作为一种生理上的应激反应,法国哲学家笛卡尔对笑有过一段生动的描述:“血液自右心室经动脉血管流出,造成肺部突然膨胀,反复多次地迫使血液中的空气,猛烈地从肺部呼出,由此产生一种响亮而含混不清的噪声。此时膨胀了的肺部,一边推出空气,一边又运动着横膈膜、胸中和喉部的全部肌肉,并带动与其相关联的脸部肌肉发生运动,再加上咯咯的嗓音,从而形成笑。”
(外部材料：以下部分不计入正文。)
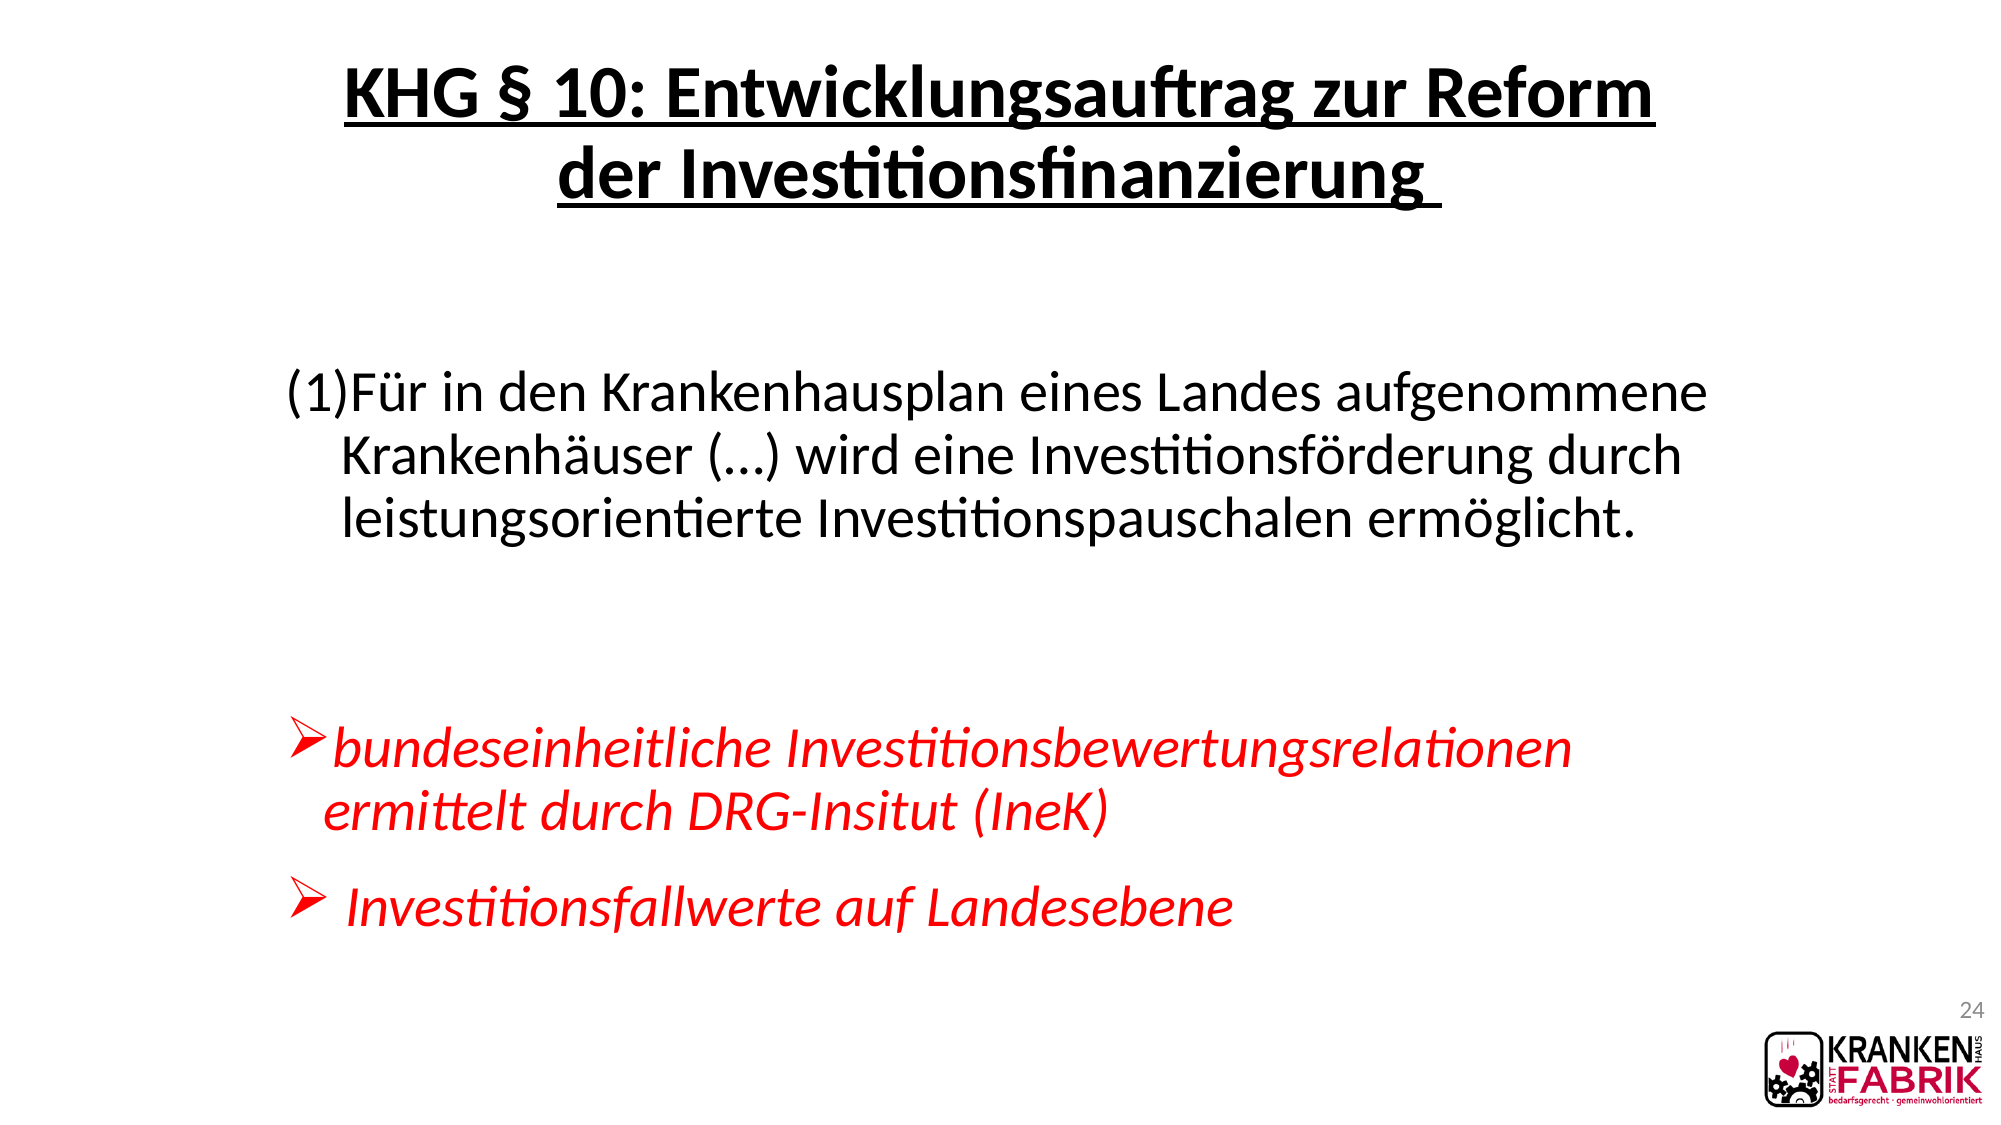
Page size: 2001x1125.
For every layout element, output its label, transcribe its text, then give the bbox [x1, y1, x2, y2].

slide_number 24 [1550, 979, 2000, 1039]
picture [1755, 1039, 2000, 1125]
list Für in den Krankenhausplan eines Landes aufgenommene Krankenhäuser (…) wird eine Investitionsförderung durch leistungsorientierte Investitionspauschalen ermöglicht. bundeseinheitliche Investitionsbewertungsrelationen ermittelt durch DRG-Insitut (IneK) Investitionsfallwerte auf Landesebene [270, 353, 1755, 1125]
title KHG § 10: Entwicklungsauftrag zur Reform der Investitionsfinanzierung [324, 39, 1675, 228]
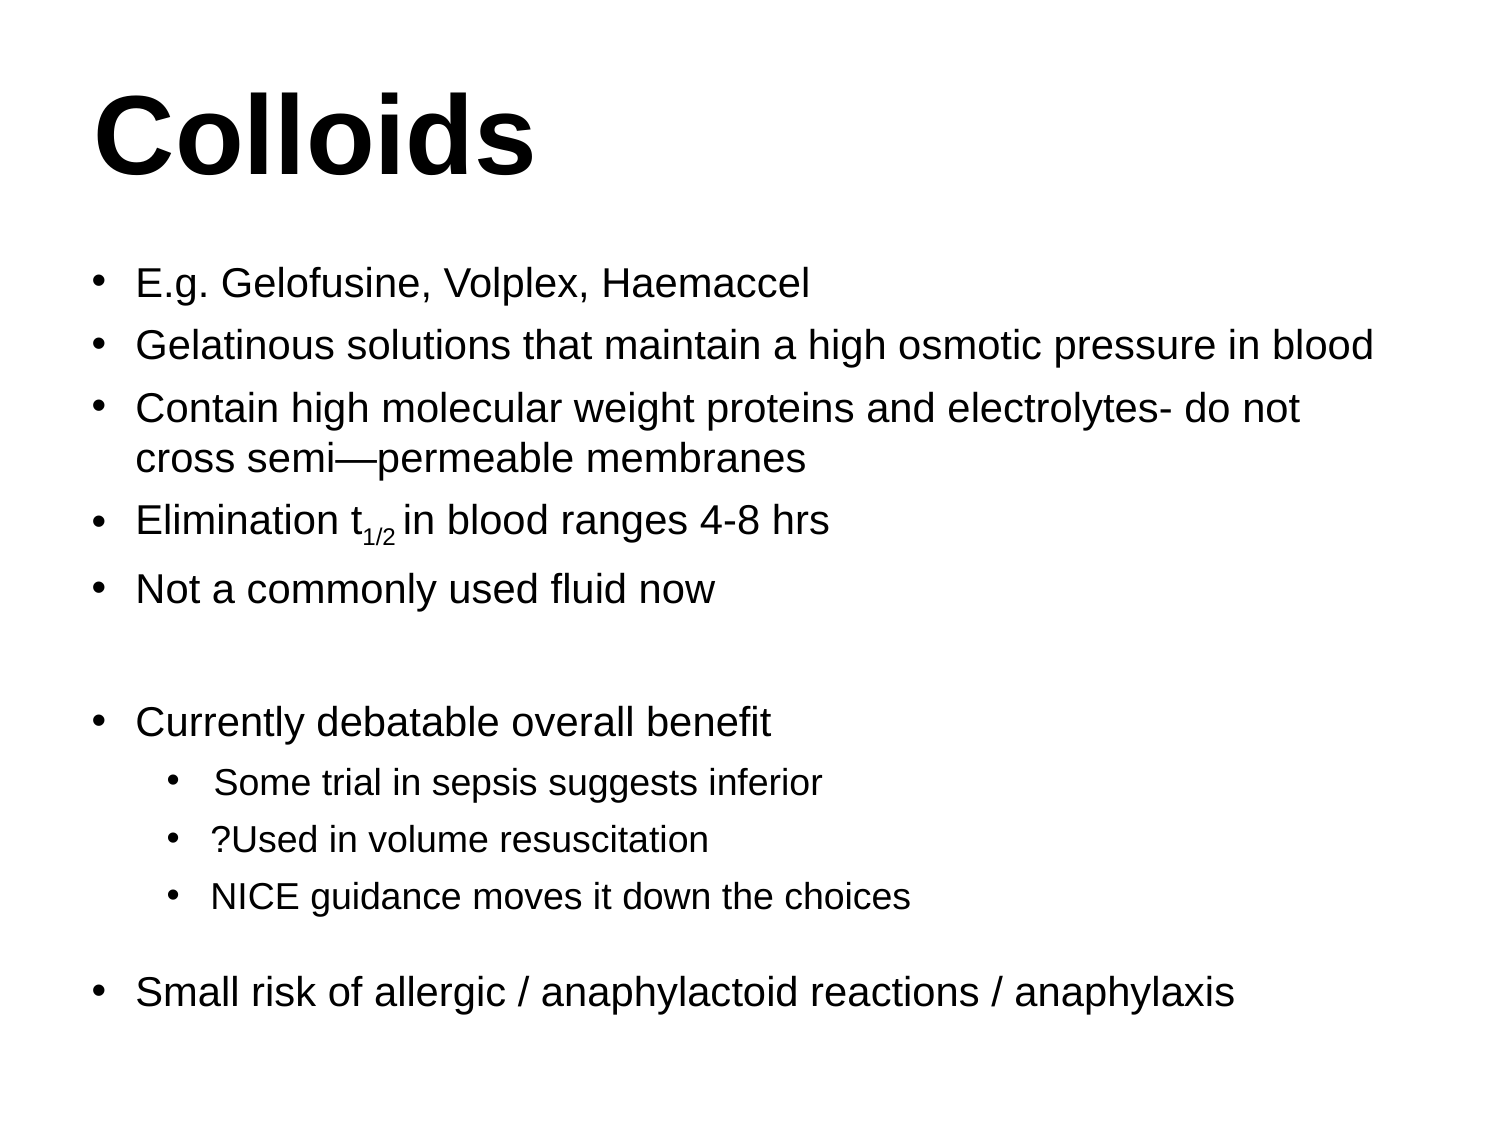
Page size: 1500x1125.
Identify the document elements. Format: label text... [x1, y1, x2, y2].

很明显,笛卡尔所描述的,是一种源于快乐的、自然生发的笑,喜不自胜,和我们祖宗推崇的“笑一笑”,当属同一类别。而这种笑,现代医学研究认为,“有助于增加大脑脑内啡和多巴胺的释放,这些物质将提供你快乐感和回报感”。阅读此类科学报道于我虽不免懵懂,却仍然明快地乐见其果:“微笑可显著提高人类健康,有助于解决一些健康问题,包括高血压、糖尿病和心脏病等等。”
微笑尚有如此神效,遑论大笑!于是现在晨练的人群中,不难看到对着花丛柳丝,咯咯,乃至哈哈大笑的人。笑得有板有眼炉火纯青,简直跟铜锤花脸的舞台畅怀有得一拼,极具技术含量。唯独不走心。
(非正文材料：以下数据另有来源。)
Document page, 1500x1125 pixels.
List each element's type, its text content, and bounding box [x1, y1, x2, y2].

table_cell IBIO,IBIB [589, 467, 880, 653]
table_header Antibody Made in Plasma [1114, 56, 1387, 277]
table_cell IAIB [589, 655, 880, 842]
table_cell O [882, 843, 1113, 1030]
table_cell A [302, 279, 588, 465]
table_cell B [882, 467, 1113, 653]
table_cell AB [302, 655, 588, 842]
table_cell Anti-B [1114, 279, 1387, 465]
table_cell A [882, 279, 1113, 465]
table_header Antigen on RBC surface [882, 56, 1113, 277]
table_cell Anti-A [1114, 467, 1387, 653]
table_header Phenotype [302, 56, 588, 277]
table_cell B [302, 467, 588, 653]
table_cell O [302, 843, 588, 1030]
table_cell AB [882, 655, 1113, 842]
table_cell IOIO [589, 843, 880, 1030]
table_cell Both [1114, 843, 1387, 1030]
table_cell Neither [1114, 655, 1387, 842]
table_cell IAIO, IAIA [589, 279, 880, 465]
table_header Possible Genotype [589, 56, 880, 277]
也许,自人类具备了笑的功能之后,笑来笑去,便笑出了两极:走心和不走心的。走心的自不待言,无论其来何为,乐在一个真字;而不走心的,细察之下,总有一个假字出没其间,漏怯穿帮,大煞风景。比如痴笑、傻笑;也有的根本就让人承受不了,听来毛骨悚然,比如奸笑、狞笑。汉语中有一个影射词汇,叫做“卖笑”,以往多指青楼女子,如今倒也并不尽然。它告诉人们,笑,也是可以卖的,具有商品属性。比如广播影视中出现的“罐头笑声”,就是批量录制、专供销售的产品。另有一类,虽然不好明码标价,但它直击人性软肋,拥有广泛的现实需求,颇受一帮衣钵子弟青睐。比如媚笑、谄笑等等,再标配以胁肩低眉等等肢体语言,组合打包,待价而沽,一旦选准目标,宁肯倒贴,必欲倾囊奉献。面对此类“商品”,有些人会感到十二分的不舒服,但挡不住另外一些人备感受用,特别是势利场中的“大咖”、巨擘,嗜好这种靠脸部肌肉书写情志的不在少数,脸书也曾是他们的博弈之宝,以致循环成癖,漫漶为一个看得见摸不透的偌大市场。
这当然已经超出了快乐养生的“笑一笑”法则,打住。